**Problem**
Give back the material below word for word, from its first line through the line containing "For every layout", and leave the pictures out.

**Data records**
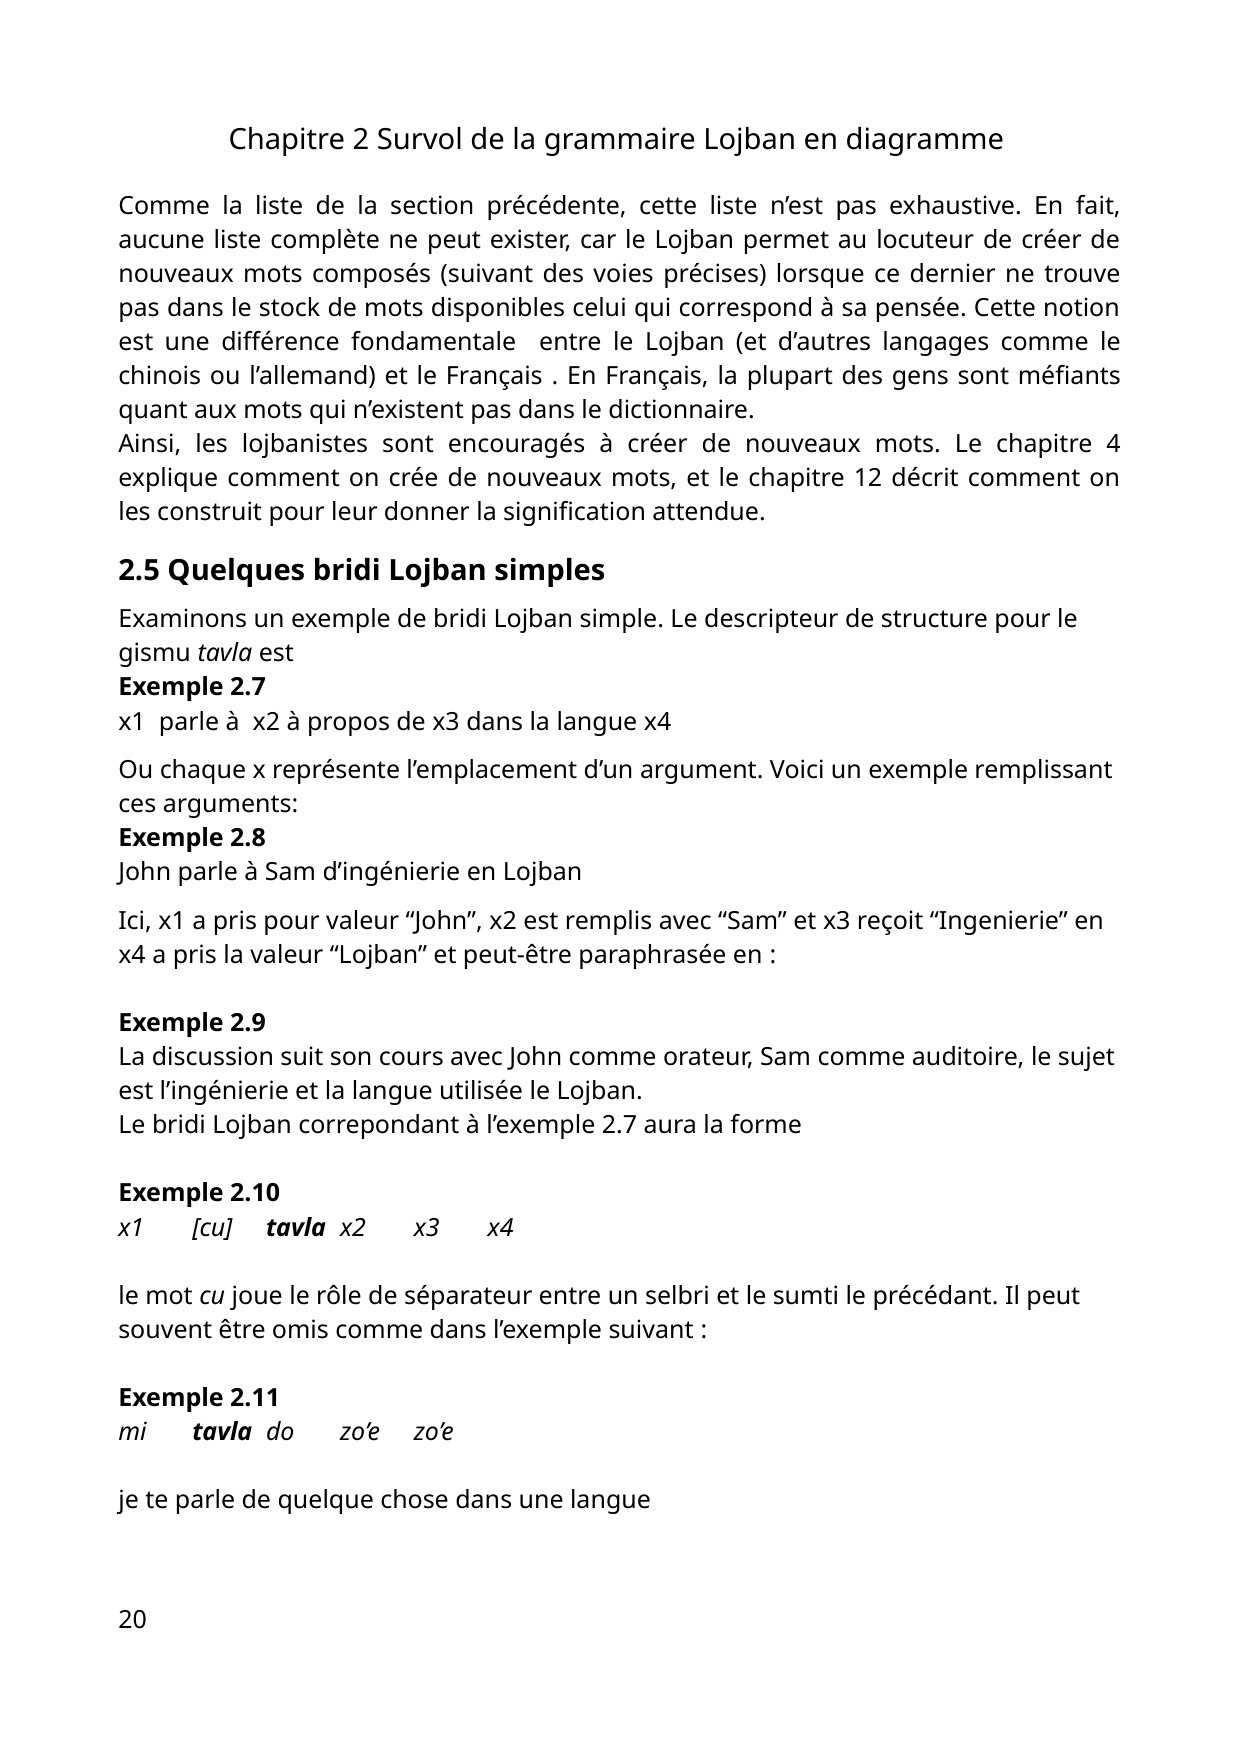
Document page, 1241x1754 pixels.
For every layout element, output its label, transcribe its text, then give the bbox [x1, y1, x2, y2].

text Exemple 2.9 [118, 1005, 1122, 1039]
text le mot cu joue le rôle de séparateur entre un selbri et le sumti le précédant. Il peut souvent être omis comme dans l’exemple suivant : [118, 1277, 1122, 1345]
text Comme la liste de la section précédente, cette liste n’est pas exhaustive. En fait, aucune liste complète ne peut exister, car le Lojban permet au locuteur de créer de nouveaux mots composés (suivant des voies précises) lorsque ce dernier ne trouve pas dans le stock de mots disponibles celui qui correspond à sa pensée. Cette notion est une différence fondamentale entre le Lojban (et d’autres langages comme le chinois ou l’allemand) et le Français . En Français, la plupart des gens sont méfiants quant aux mots qui n’existent pas dans le dictionnaire. [118, 187, 1122, 426]
text Examinons un exemple de bridi Lojban simple. Le descripteur de structure pour le gismu tavla est [118, 601, 1122, 669]
text Ou chaque x représente l’emplacement d’un argument. Voici un exemple remplissant ces arguments: [118, 752, 1122, 820]
text Ici, x1 a pris pour valeur “John”, x2 est remplis avec “Sam” et x3 reçoit “Ingenierie” en x4 a pris la valeur “Lojban” et peut-être paraphrasée en : [118, 903, 1122, 971]
text mi tavla do zo’e zo’e [118, 1413, 1122, 1448]
text Exemple 2.7 x1 parle à x2 à propos de x3 dans la langue x4 [118, 669, 1122, 737]
text Ainsi, les lojbanistes sont encouragés à créer de nouveaux mots. Le chapitre 4 explique comment on crée de nouveaux mots, et le chapitre 12 décrit comment on les construit pour leur donner la signification attendue. [118, 426, 1122, 528]
text je te parle de quelque chose dans une langue [118, 1482, 1122, 1516]
text Le bridi Lojban correpondant à l’exemple 2.7 aura la forme [118, 1107, 1122, 1141]
subtitle 2.5 Quelques bridi Lojban simples [118, 549, 1122, 588]
text Exemple 2.10 x1 [cu] tavla x2 x3 x4 [118, 1175, 1122, 1243]
text Exemple 2.11 [118, 1379, 1122, 1413]
text La discussion suit son cours avec John comme orateur, Sam comme auditoire, le sujet est l’ingénierie et la langue utilisée le Lojban. [118, 1039, 1122, 1107]
text Exemple 2.8 John parle à Sam d’ingénierie en Lojban [118, 820, 1122, 888]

**Output of the exercise**
Document page, 1241x1754 pixels.
For every layout element, output its label, transcribe its text, then give the bbox [x1, y1, x2, y2].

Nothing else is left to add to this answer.